Tuesday, January 17, 2012

A Porcelain Tale by Purple Mark

 

The puppet-boy hurried down the staircase of the palace as did Byron and Shelley,
and like them found the secret entrance into Palazzo Scarlotti, in its mirrored halls,
in the tapestried pavilions, he was profoundly alone. There were no others here in
all the palace.

Botwobbles were known to live around porcelain fixtures of certain houses. They
were cheerful, winsome balloonlike animals playful as otters. Their play attracted
the puppet-boy who clicked in to just below the edge of the tub and was drenched
for his curiosity.

The Botwobble eyes shone down like beads. They saw a small boy with a
porcelain head, hands and feet wearing a now wet sky-blue suit beneath them.
“Have you seen anyone or anything like me?”
The Botwobbles gestured with their tiny snouts: up and to the right.

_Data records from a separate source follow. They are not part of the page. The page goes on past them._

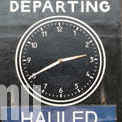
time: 2:40
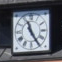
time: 11:24
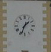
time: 1:33
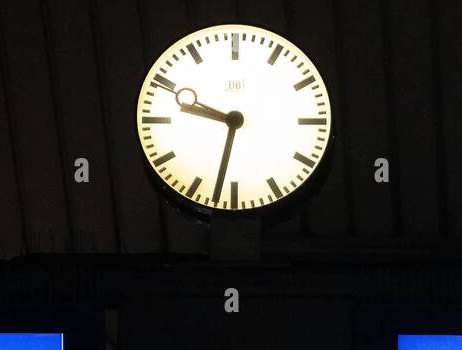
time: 9:32
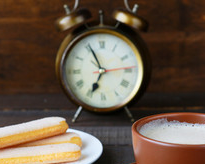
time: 6:55
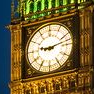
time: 9:12
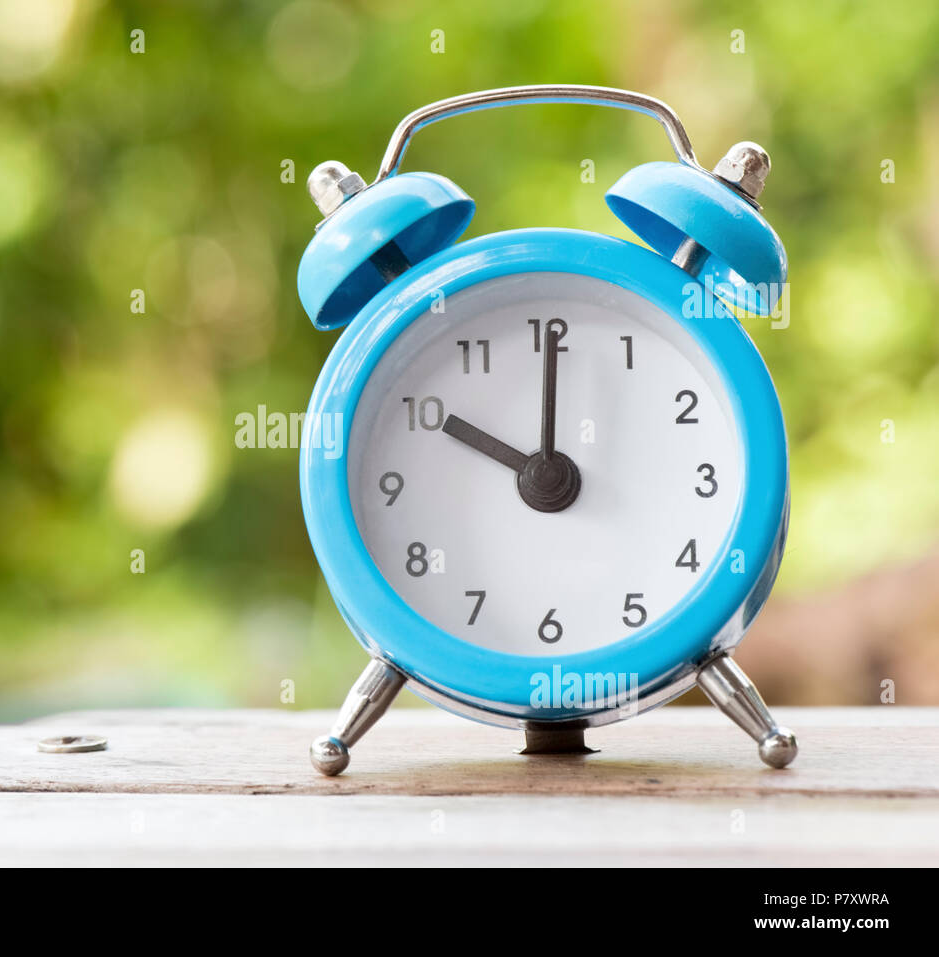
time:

She sat in a curiosity case elegant in burgundy. “My lovely creature, you should
play with more spirit!”Her Maker repositioned her hands and mallets over the
strings of the harpsichord, bent over, kissed her, “Let us begin once more.”
The Puppet wondered at her playing.

At one point she seemed to peer at him during her performance.
Yet her eyes were closed. She was so beautiful, he stood entranced.
He was spotted by the Maker. “You have an admirer, Josephine!”
“Come in, little man. Care to play with us? It can be arranged.”

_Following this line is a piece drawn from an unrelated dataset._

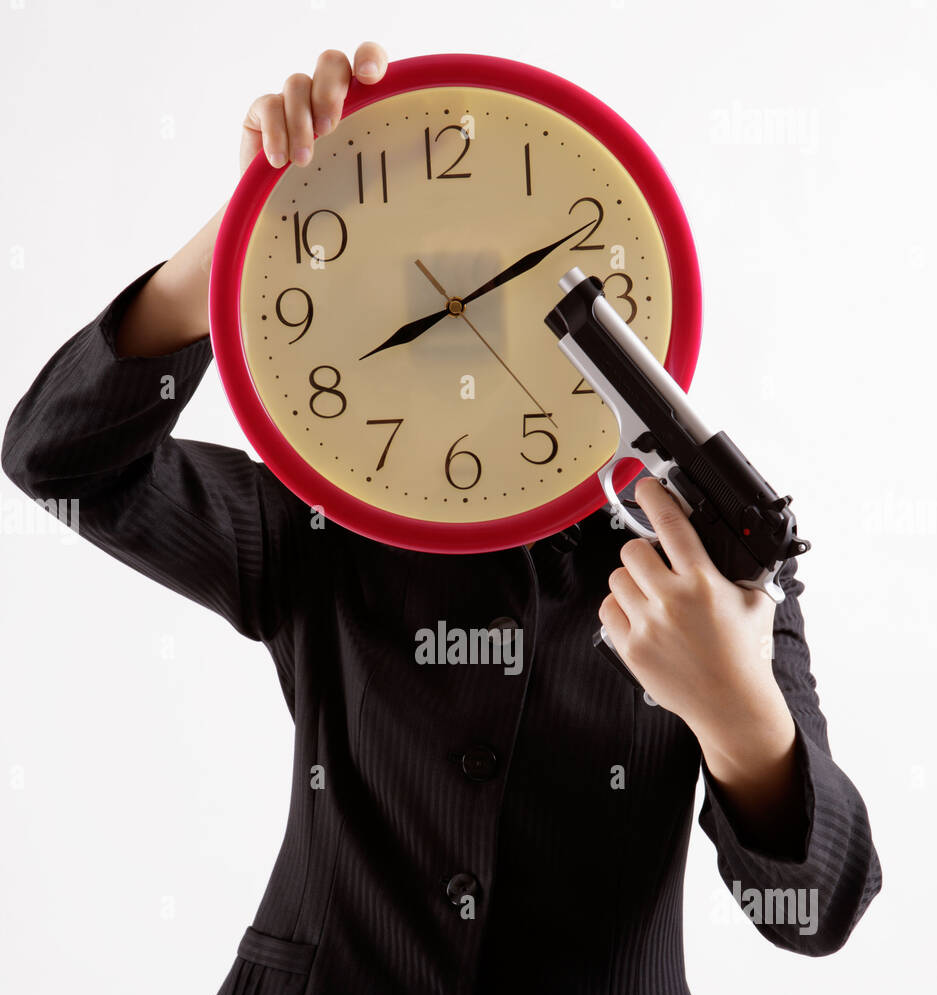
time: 8:10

The puppet-boy nodded his head. His strings had led him here.
He had not wondered how he had become lost, but upon seeing her beautiful
porcelain face done with the finest strokes of the brush,
in his empty head he could not imagine anywhere else as his home.

Papers were signed and the trunk which contained Gainsborough when he was not
being operated brought in. The boy in blue was now in the household of his new
Maker; Giuseppe Fantomas and his Fantastic Phantasmagoric Circus of
Mechanical Arts and Sciences.

All that remained was for Gainsborough to become animated by
wire and gear, not the string which had held him up for so long.
The puppet-boy would miss the freedom of the strings, but while he was within
sight of Josephine, he would be content to play with her.

---Purple Mark 010612


 
 

Prompts:                                                                         

  1. "I have walked down the staircase of the palace as did Byron and Shelley, and like them I found the secret entrance into the Palazzo Scarlotti where the nightly debauches are still being carried on by the sons of Fottia, in the mirrored halls, in the tapestried pavilions. All of the city was open to me, and I was profoundly alone.” Samuel R. Delany. Driftglass. (Signet Books, 1971). page 196.
  2. "Botwobbles were small, balloonlike animals that surfaced in bathtubs. They were cheerful, winsome creatures, as playful as otters, delighting small children whose parents would never have been able to get their progeny into a tub were it not for the prospect of playing with these good-natured water babies." Zod Wallop. by William Browning Spencer, (Borealis/White Wolf Publishing, 1995). page 122.
  3. 'My lovely creature, you should play with more spirit.' He repositioned her hands and mallets over the strings of the harpsichord, bent over, kissed her. 'Let us begin once more.'" Allen Kurzweil. A Case Of Curiosities. (Ballantine Books, 1992). page 109.